In an earlier post I wrote about Jupiter at opposition on 9 May and the Jovian phenomena visible in backyard telescopes from Western Europe this month. As May draws to a close, it’s still prime time for the solar system’s largest planet. As seen from the heart of the British Isles, Jupiter is currently best placed for observation and highest in the southern sky just before midnight.
Skywatchers in the UK looking at the rising Moon at dusk on Sunday, 27 May will see that Jupiter is situated close by. At around 10:30pm BST this night the 13-day-old gibbous Moon lies just 3¼ degrees to the upper left of the solar system’s largest planet, so the pair will be framed nicely in the field of view of most binoculars.

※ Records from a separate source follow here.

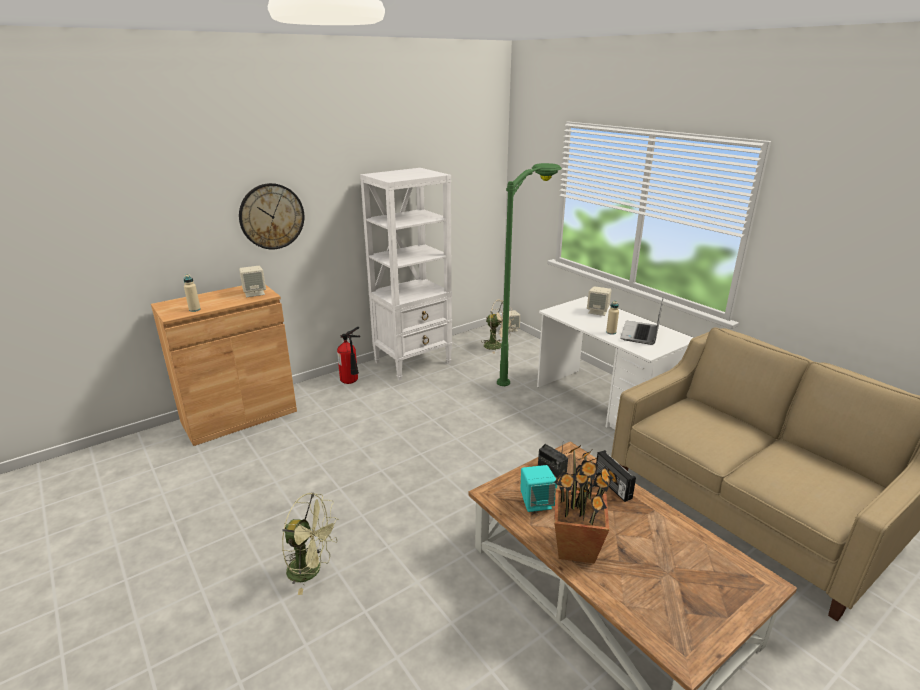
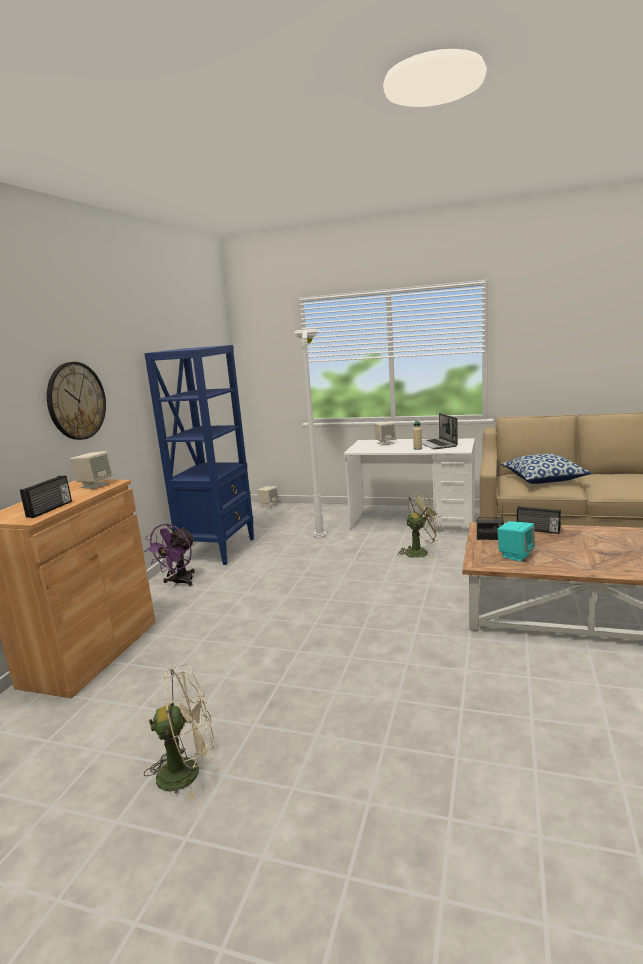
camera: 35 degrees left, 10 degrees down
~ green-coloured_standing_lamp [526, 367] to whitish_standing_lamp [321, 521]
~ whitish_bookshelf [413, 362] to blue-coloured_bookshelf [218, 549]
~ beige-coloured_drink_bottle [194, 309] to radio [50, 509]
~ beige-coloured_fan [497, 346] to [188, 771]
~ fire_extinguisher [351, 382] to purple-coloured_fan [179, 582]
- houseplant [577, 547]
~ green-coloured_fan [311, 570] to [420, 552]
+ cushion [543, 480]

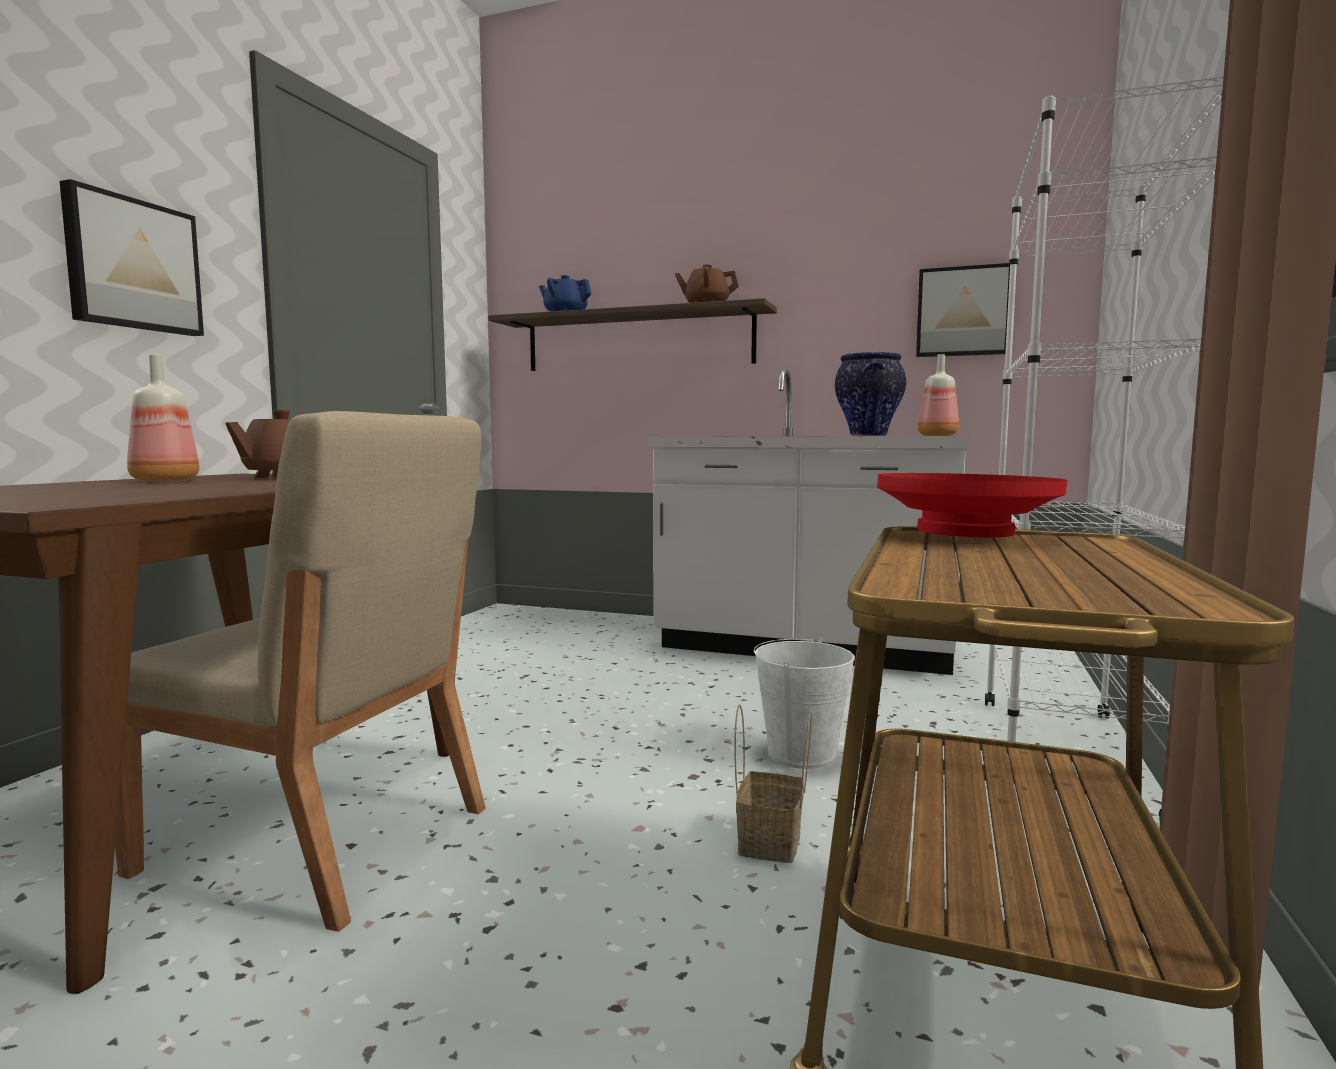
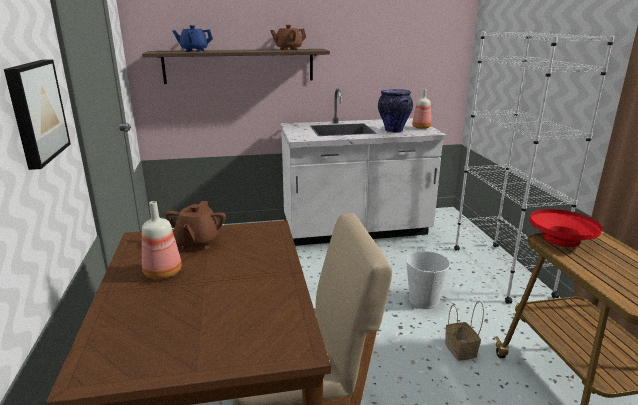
camera: 30 degrees left, 15 degrees up
- picture [963, 312]

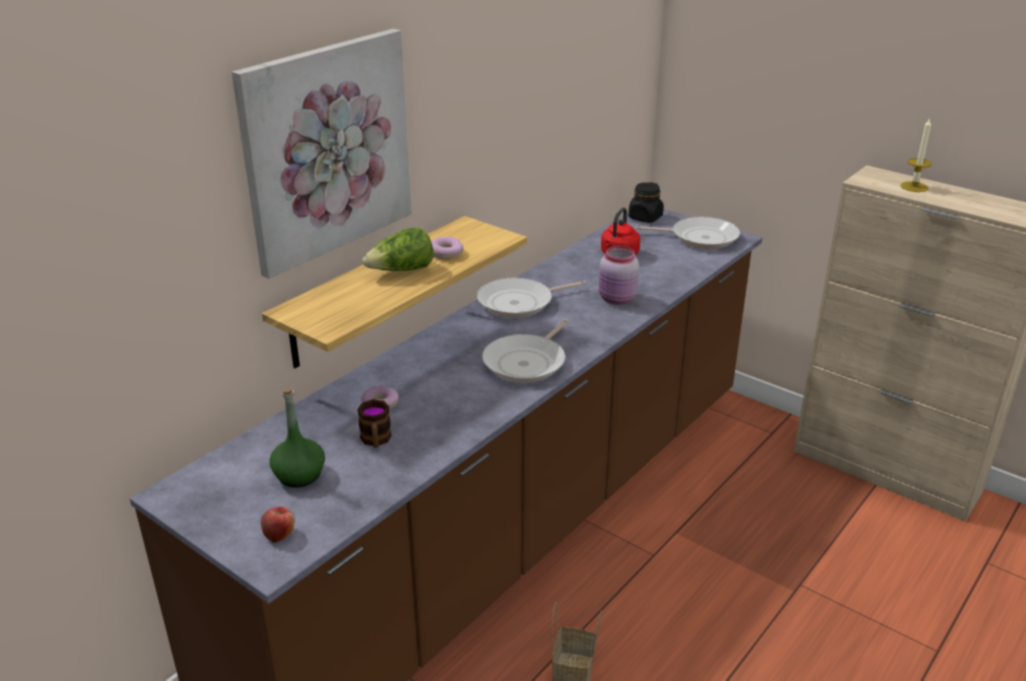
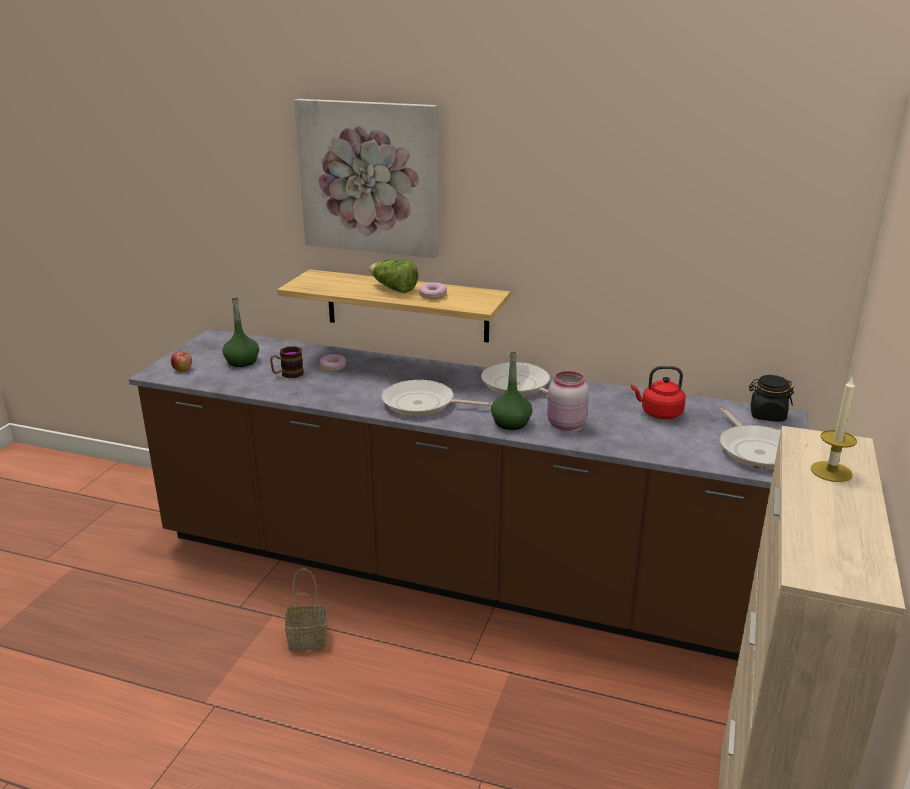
camera: 70 degrees right, 5 degrees down
+ green-coloured_drink_bottle [511, 423]

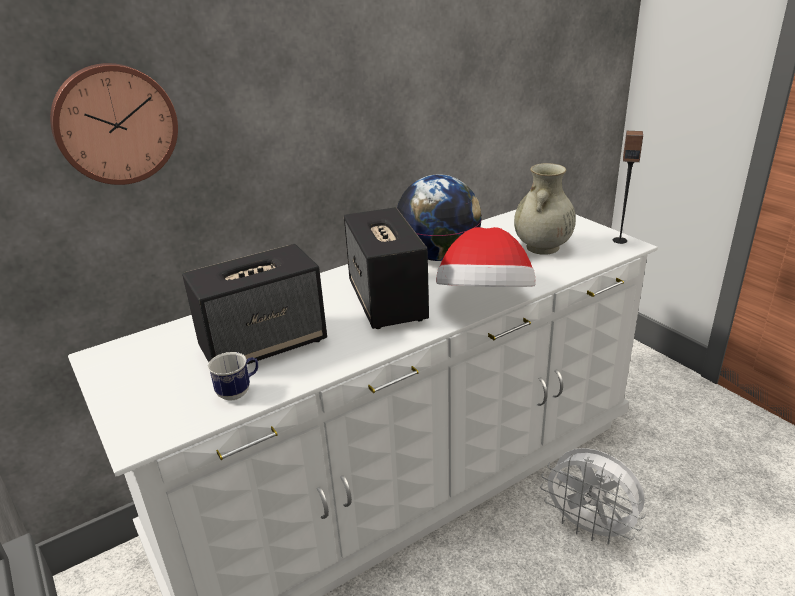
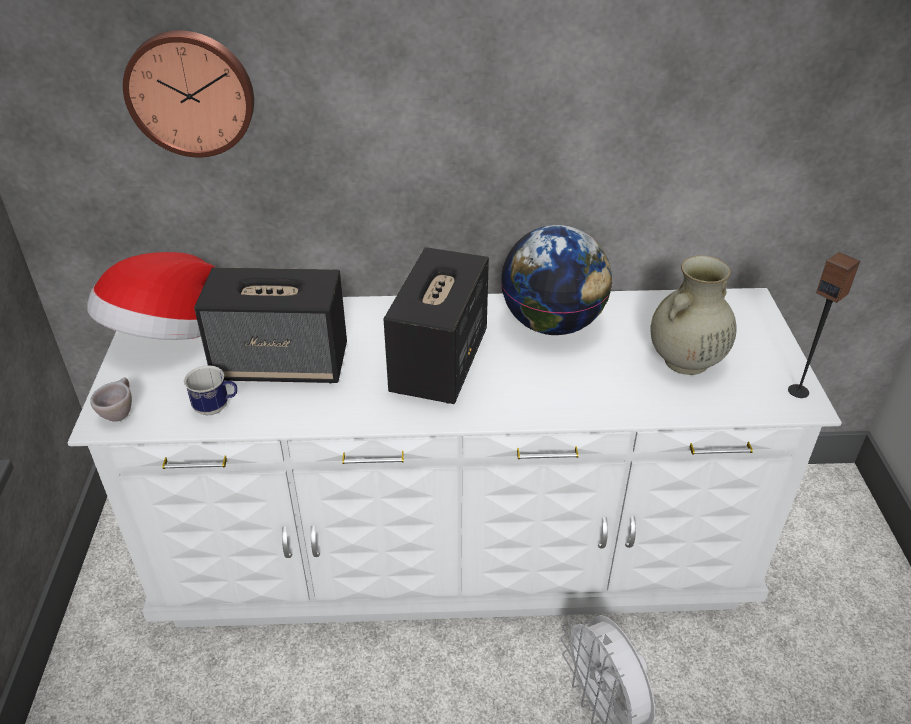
camera: 30 degrees right, 10 degrees up
~ clothing_hat [485, 301] to [165, 335]
+ beige-coloured_cup [120, 413]

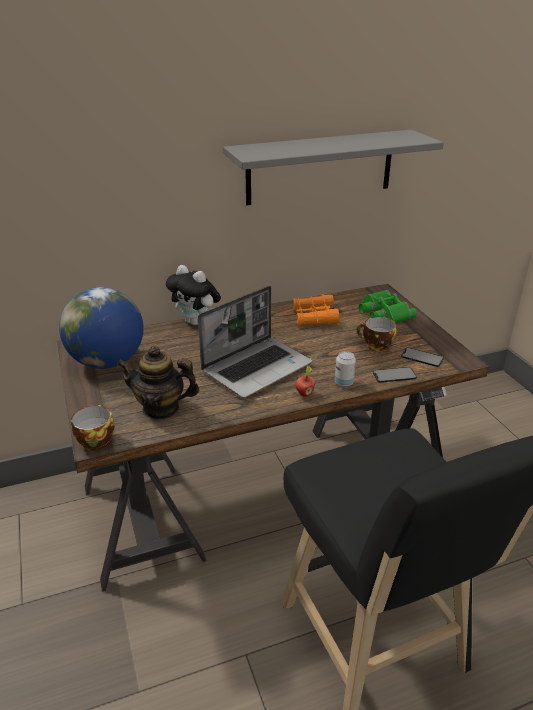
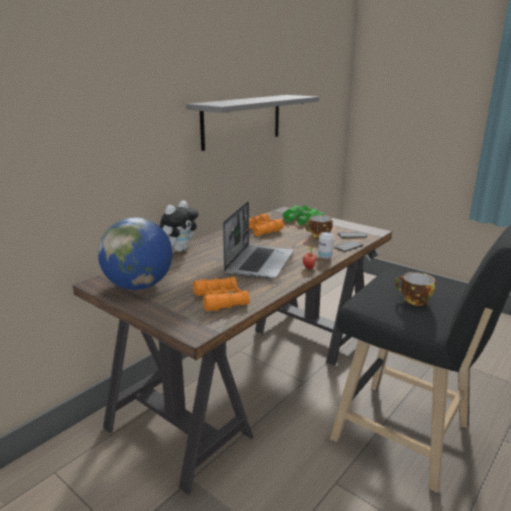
camera: 30 degrees left, 10 degrees down
~ plush_toy [196, 322] = [180, 249] 60 degrees counterclockwise
~ pot_for_tea [161, 408] to orange_pair_of_binoculars [221, 300]
~ cup [94, 441] to [413, 300]

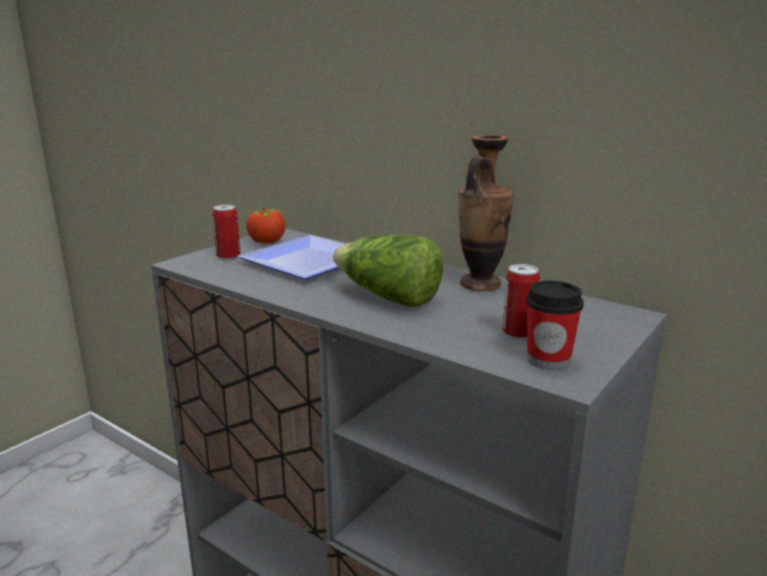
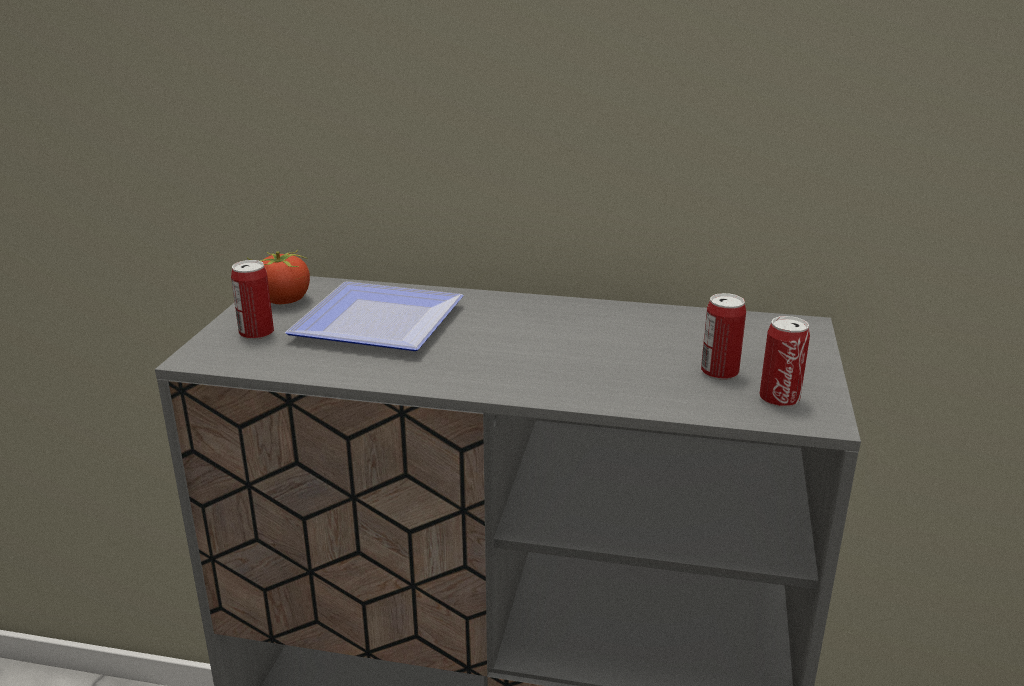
camera: 25 degrees left, 5 degrees up
- vase [480, 284]
- lettuce [388, 298]
~ cup [548, 360] to can [779, 399]

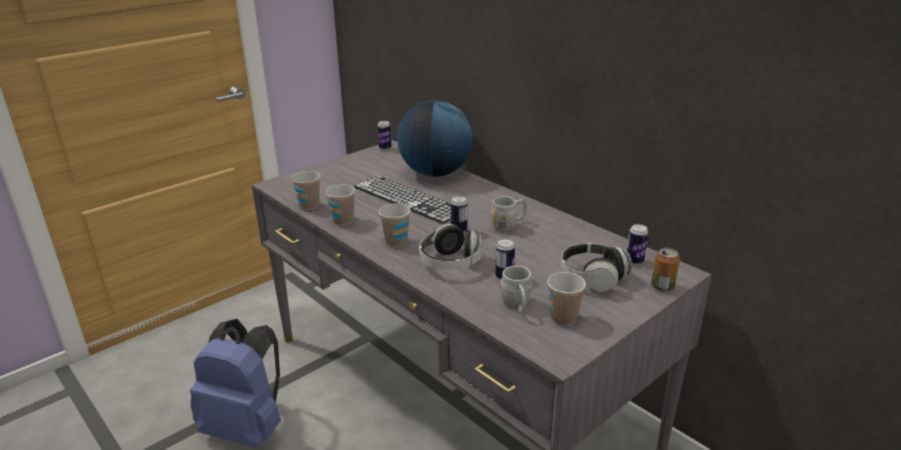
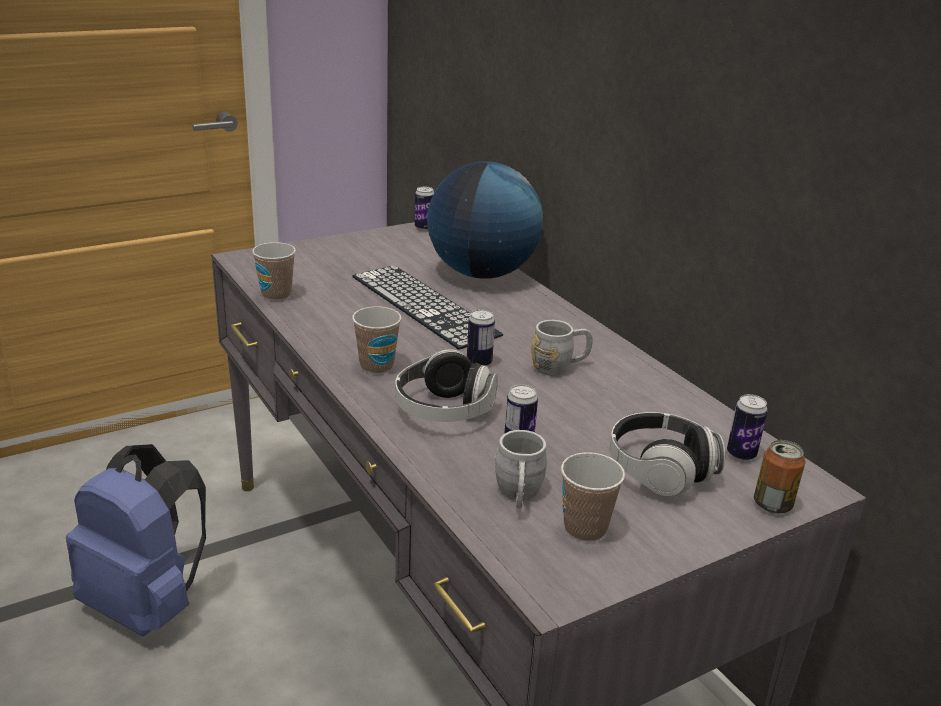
camera: 10 degrees right, 0 degrees up
- cup [343, 221]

Seeing double near Jupiter
Look more closely in the vicinity of Jupiter and you’ll notice a wide double star slightly more than two Moon widths (68 arcminutes, actually) to the lower right of the planet. These stars are alpha1 (α1) and α2 Librae, the pair commonly known by their Arabic proper name of الزُبَانَى الجَنُوبِي, or Zubenelgenubi (sometimes written Zuben Elgenubi).While the name Zubenelgenubi actually refers to the brighter magnitude +2.8 α2 Librae component, this star and its magntiude +5.2 companion (α1) are separated by a wide 231 arcseconds, hence even the smallest binocular will resolve them. Both α1 and α2 are part of a multiple star system some 76 light-years away. For owners of equatorially-mounted telescopes or computerised GoTo mounts, the J2000 coordinates of Zubenelgenubi are α=14h 50.9m, δ=-16° 02’.
Since Jupiter’s opposition occurred earlier this month, the planet is still moving retrograde (i.e., east to west) against the background stars of the constellation Libra. Following its stationary point on 11 July, Jupiter’s motion turns prograde (west to east) and the planet makes a closer brush with Zubenelgenubi on 17 August 2018 when the pair lie 35 arcminutes (almost 0.6 degrees) apart.